◆ **INSTRUCTIONS TO FOLLOW**:
Scan the records that follow, and whenever a line has the word "down", copy it.

◆ **DATA RECORDS**:

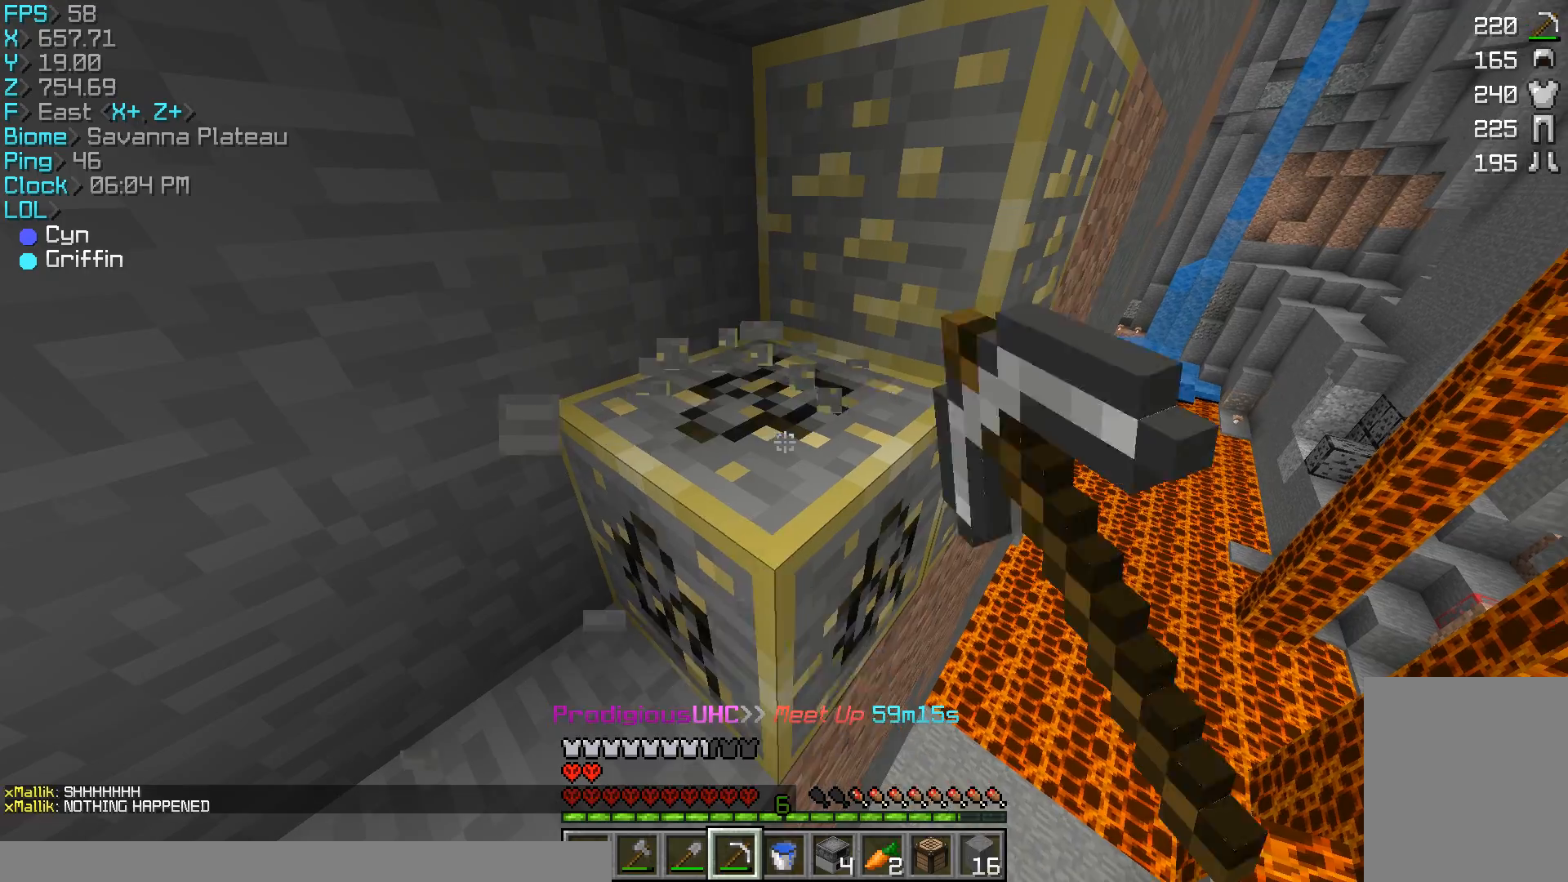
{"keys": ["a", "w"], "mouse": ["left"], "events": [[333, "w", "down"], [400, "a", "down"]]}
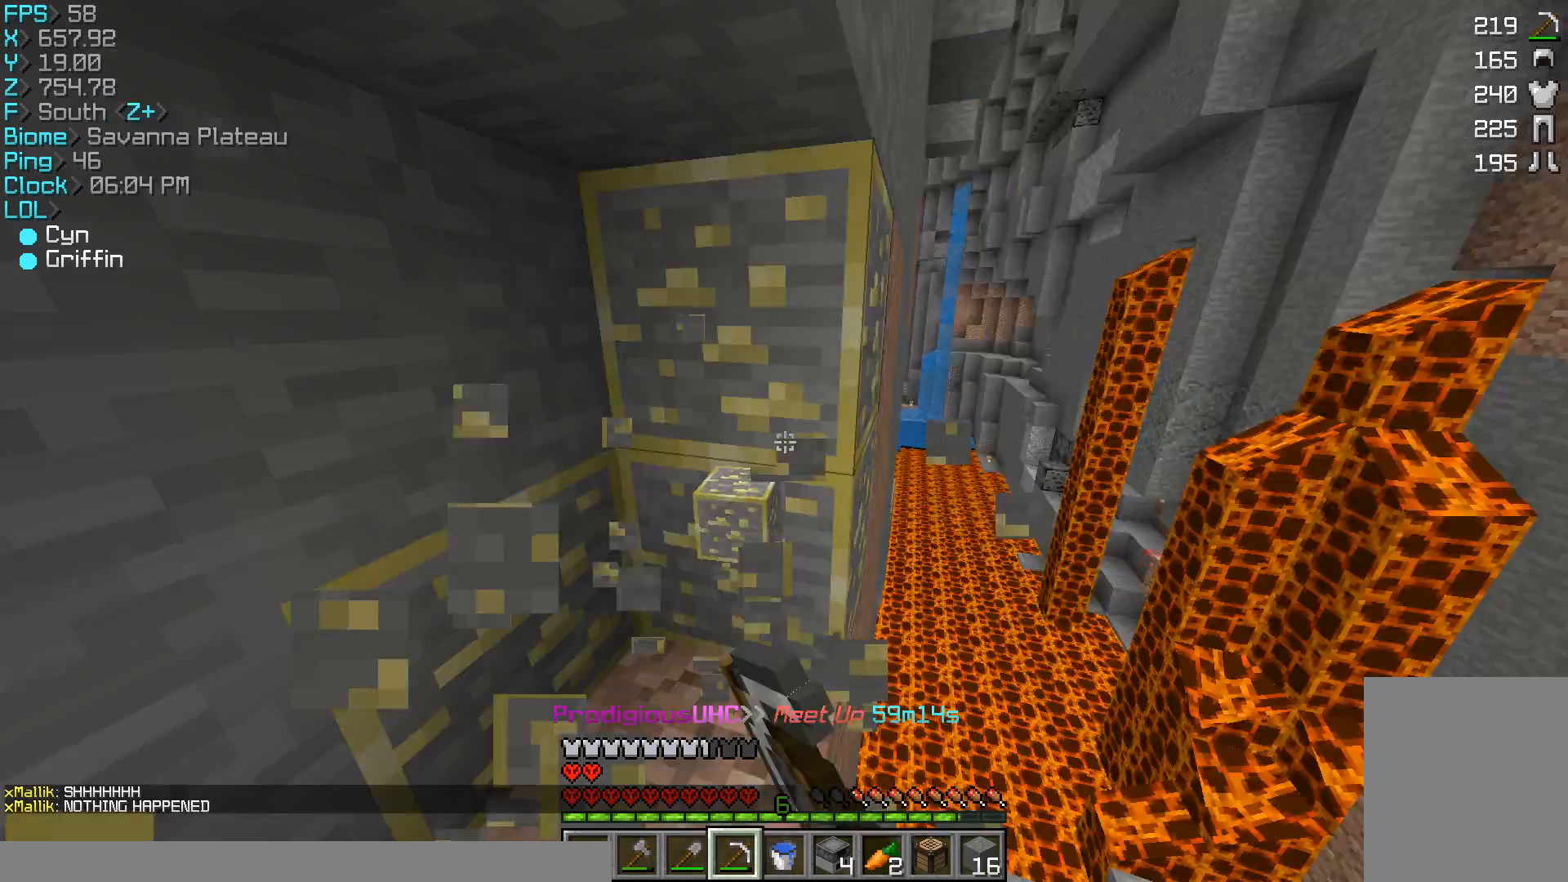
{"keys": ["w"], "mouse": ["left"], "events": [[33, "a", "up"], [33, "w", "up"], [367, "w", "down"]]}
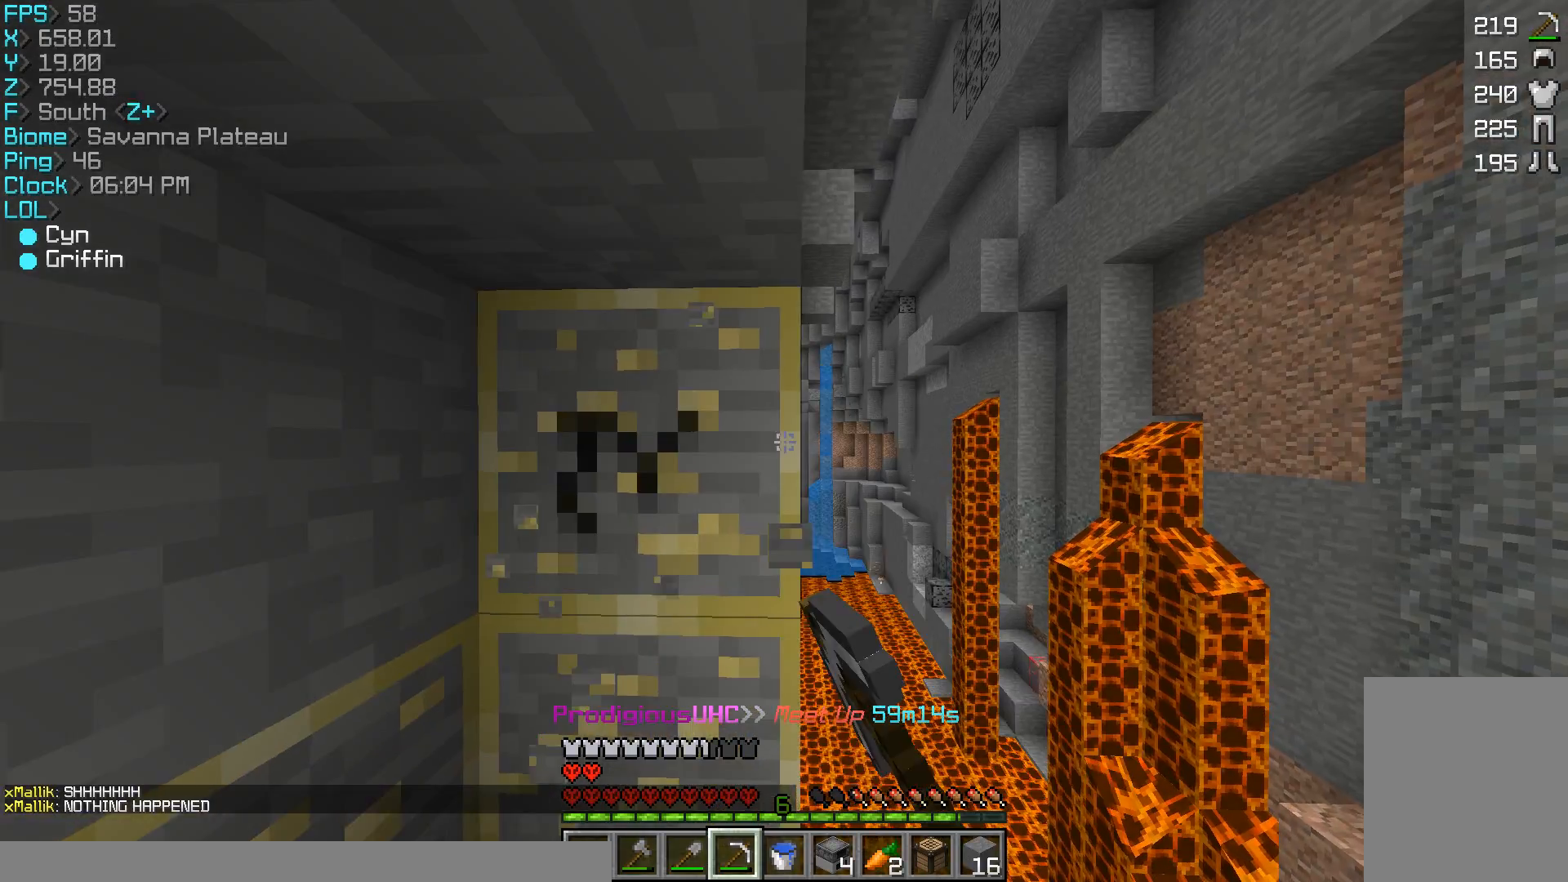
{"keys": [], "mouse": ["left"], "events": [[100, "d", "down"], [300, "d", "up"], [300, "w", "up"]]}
* * *
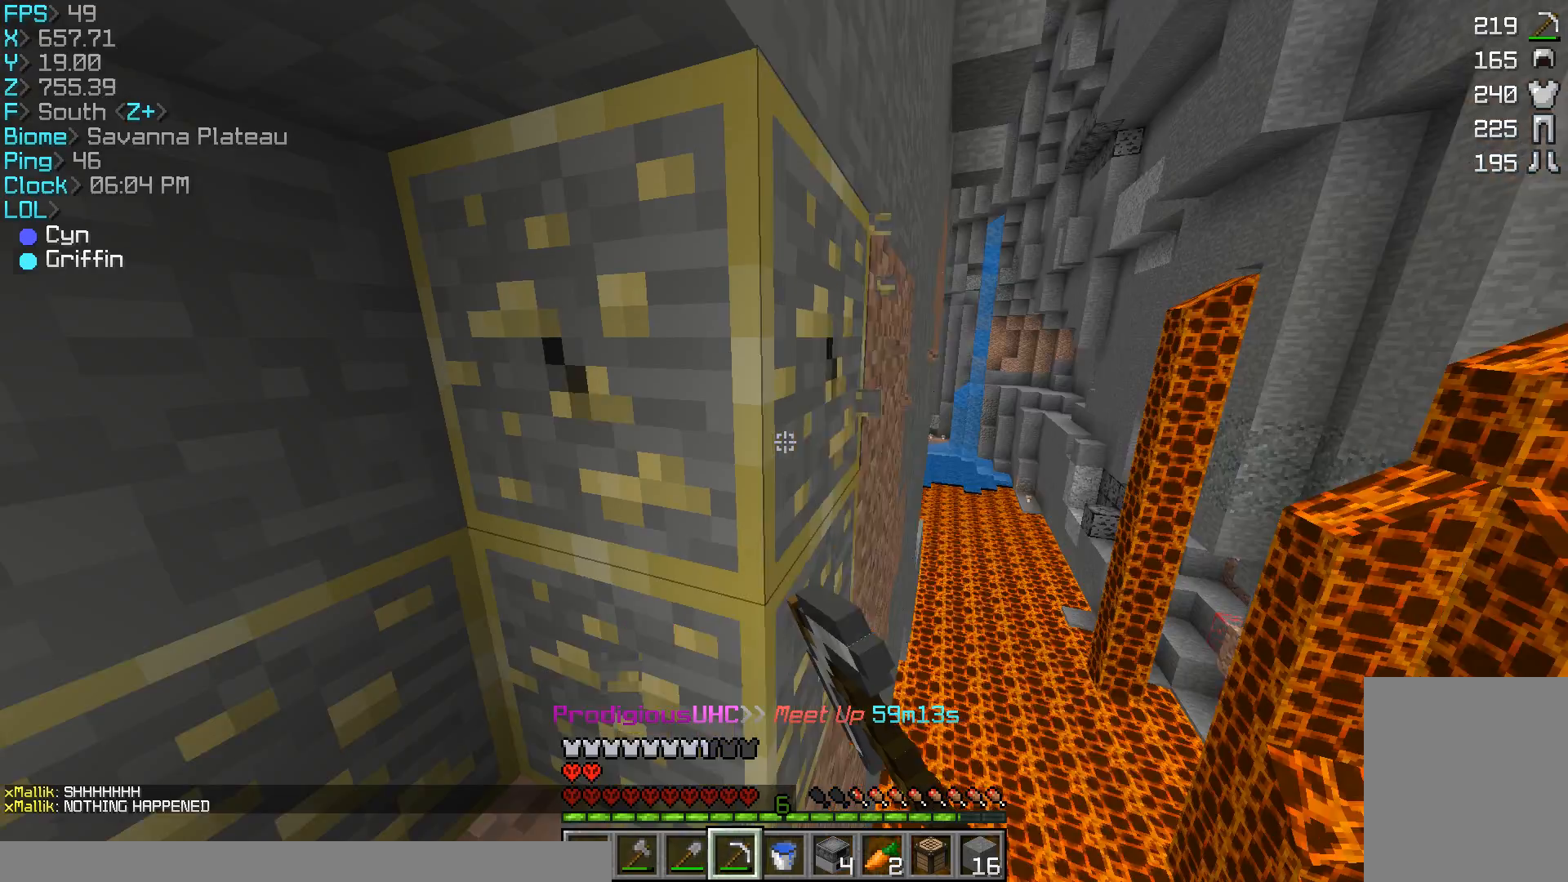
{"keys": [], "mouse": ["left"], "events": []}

◆ **RESPONSE AREA**:
{"keys": ["a", "w"], "mouse": ["left"], "events": [[333, "w", "down"], [400, "a", "down"]]}
{"keys": ["w"], "mouse": ["left"], "events": [[33, "a", "up"], [33, "w", "up"], [367, "w", "down"]]}
{"keys": [], "mouse": ["left"], "events": [[100, "d", "down"], [300, "d", "up"], [300, "w", "up"]]}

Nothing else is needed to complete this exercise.